■ EXERCISE REQUIREMENTS
Begin with the line that holds "Left hand at" and repeat each line after it exactly, ending with the last line of the listing.

■ SUPPLIED RECORDS
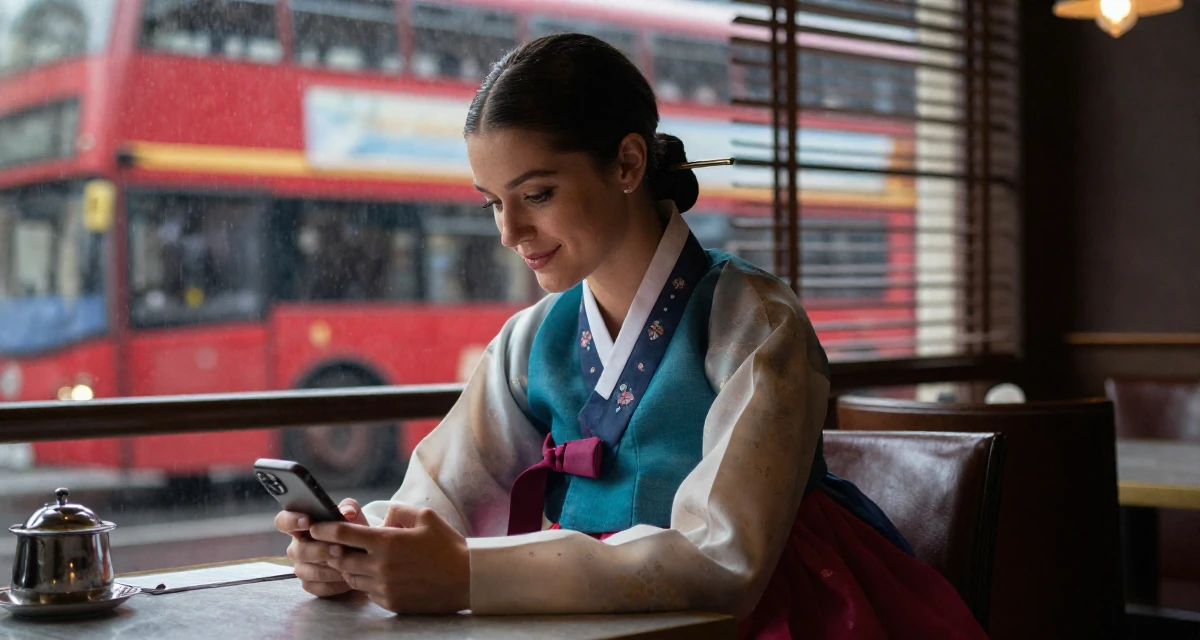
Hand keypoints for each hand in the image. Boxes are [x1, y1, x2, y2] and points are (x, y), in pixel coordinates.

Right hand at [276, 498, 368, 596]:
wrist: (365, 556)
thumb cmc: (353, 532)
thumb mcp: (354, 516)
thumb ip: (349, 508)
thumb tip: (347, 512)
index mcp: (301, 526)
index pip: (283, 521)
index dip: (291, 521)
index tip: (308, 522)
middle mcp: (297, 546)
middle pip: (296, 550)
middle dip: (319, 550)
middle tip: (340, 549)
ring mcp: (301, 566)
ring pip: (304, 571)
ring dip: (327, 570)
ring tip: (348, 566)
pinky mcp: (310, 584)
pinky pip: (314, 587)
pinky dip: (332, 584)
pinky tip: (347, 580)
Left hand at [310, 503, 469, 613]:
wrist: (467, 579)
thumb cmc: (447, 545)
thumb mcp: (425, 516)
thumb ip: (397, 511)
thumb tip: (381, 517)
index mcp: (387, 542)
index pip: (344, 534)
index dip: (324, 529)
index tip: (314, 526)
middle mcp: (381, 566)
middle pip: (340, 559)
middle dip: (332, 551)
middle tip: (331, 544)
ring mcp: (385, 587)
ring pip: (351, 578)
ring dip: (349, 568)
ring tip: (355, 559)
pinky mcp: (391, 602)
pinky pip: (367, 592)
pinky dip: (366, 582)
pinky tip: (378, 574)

■ ANSWER TO THIS PROBLEM
Left hand at [310, 503, 469, 613]:
wrist: (467, 579)
thumb cmc: (447, 545)
thumb mcp: (425, 516)
thumb ip: (397, 511)
thumb tip: (381, 517)
index mcp: (387, 542)
index pip: (344, 534)
index dip: (324, 529)
index tip: (314, 526)
middle mcp: (381, 566)
middle pip: (340, 559)
middle dip: (332, 551)
middle tip: (331, 544)
ring mcp: (385, 587)
ring pip: (351, 578)
ring dip: (349, 568)
ring tip: (355, 559)
pinky mcp: (391, 602)
pinky pip: (367, 592)
pinky dip: (366, 582)
pinky tip: (378, 574)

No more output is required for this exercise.